“Você
me pede notícias do Rio e dos acontecimentos, mas eu só posso
contar-lhe de minha praia. Não pense que comprei uma: a que eu
habito é de todos, e cada um a possui a seu modo. Questões de
limites, não as temos; vinte centímetros de separação entre as
barracas dá para que os vizinhos se ignorem oficialmente, como se
fossem antípodas. Com o evolver do sol, os círculos de sombra se
vão convertendo em elipses, o proprietário vê fugir-lhe a
propriedade, vai afinando, afinando, mas ele não faz um gesto para
detê-la. Nosso bem maior é o ar, e sua disponibilidade; e em
conexão com o ar, a massa líquida em que abrimos apenas um sulco de
homem, logo fechado. Ar, água e areia: eis nosso reino, que dá para
milhões.
À
força de matinarmos diante do mar, fomos nos desligando dos fatos
urbanos, nacionais e internacionais; por isso não o informo do que
se passa lá longe, isto é, para dentro da calçada da avenida
Vieira Souto; este boletim é estritamente praiano, e até que não
padece falta de assunto. Nossos assuntos, virados e revirados como
seixos rolantes que se tornam cada dia mais polidos e aptos a
refletir e concentrar a chispa do sol, são os que realmente
interessam à pequena comunidade de que me tornei humilde fragmento.
Assim, não discutimos dinheiro, política, mulher, átomo e outras
matérias de igual aspereza. Nosso assunto primo é a temperatura da
água, como está hoje, em comparação com ontem e anteontem e com o
dia mais ou menos remoto em que estava um gelo antártico ou um
vulcão em serviço, você se lembra, ah não, o dia em que esteve
mais gelado em minha vida foi há dois anos, 24 de fevereiro, saí
com cãibra na alma etc… É muito importante saber se a água está
boa; e em seguida, esticar-se na areia e deixar que ela continue
assim ou mude, tanto faz.
Se
a água está limpa, é outro ponto de alta indagação, que não
deixa de nos preocupar, e há de haver sempre alguém contando que já
viu boiarem longas placas de azul-veronês, vermelho sangue-de-boi ou
camisa americana, e outras tintas; como quem viu o mar todo preto,
carvão diluído, que aderia à pele e nem a lixa mais raspante o
descarvoava; o que se lamenta é a sujeira comum, embora rara nestas
paragens: papel de jornal, invólucros de sorvete, roupa em trapos,
ossos de despacho, para só falar do sujo contável, que o outro…

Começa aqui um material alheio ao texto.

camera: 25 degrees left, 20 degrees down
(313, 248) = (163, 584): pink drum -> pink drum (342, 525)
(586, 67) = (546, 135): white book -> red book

Emigrados de postos distantes contam que certa onda de graxa chegara
até eles, onda que certa manhã se detivera em nossas paragens,
lembrando navio submerso. Interessa-nos o movimento geral das praias,
e a interligação dos fenômenos.
Também
nos importa o que o mar traz consigo até a arrebentação, coisas
tão várias e próprias de seus armazéns, como a enorme arraia cor
de lona de circo, que admiramos ainda viva, debatendo-se, rabeando,
protestando. Os mais naturalistas assistiram à demolição do bicho,
lenta carnagem; o rabo foi devolvido ao mar alto, por dois homens que
nadaram com um só braço, empunhando o troféu, enquanto a carcaça
era arrastada majestosamente por um trator, praia afora.
Idem
nos importamos muito com o grau de nossas respectivas combustões
pigmentares, e esse (ou essa) eleva a coxa, aponta as espáduas,
demonstra a linha branca. Sentimos a infinita e intransferível
importância do nosso corpo pessoal, sabemo-lo feliz, e a felicidade
interior vai de arrastão, se é que alguém a procura ainda. Os
corpos são pedaços móveis de um todo verde, moreno, quente,
ventoso, salino. Confesso que não desdenhamos de todo as
propriedades femininas de alguns desses corpos, indolentemente
expostos e intocáveis. São elementos do universo, que se destacam,
mas sempre dentro da natureza, e não do sensual urbano.
Também
a literatura é rigorosamente proscrita. Um noviço, que murmurava:
“La mer, la mer toujours recommencée…”, foi lançado na
água, de ponta-cabeça, e até hoje não deu notícia.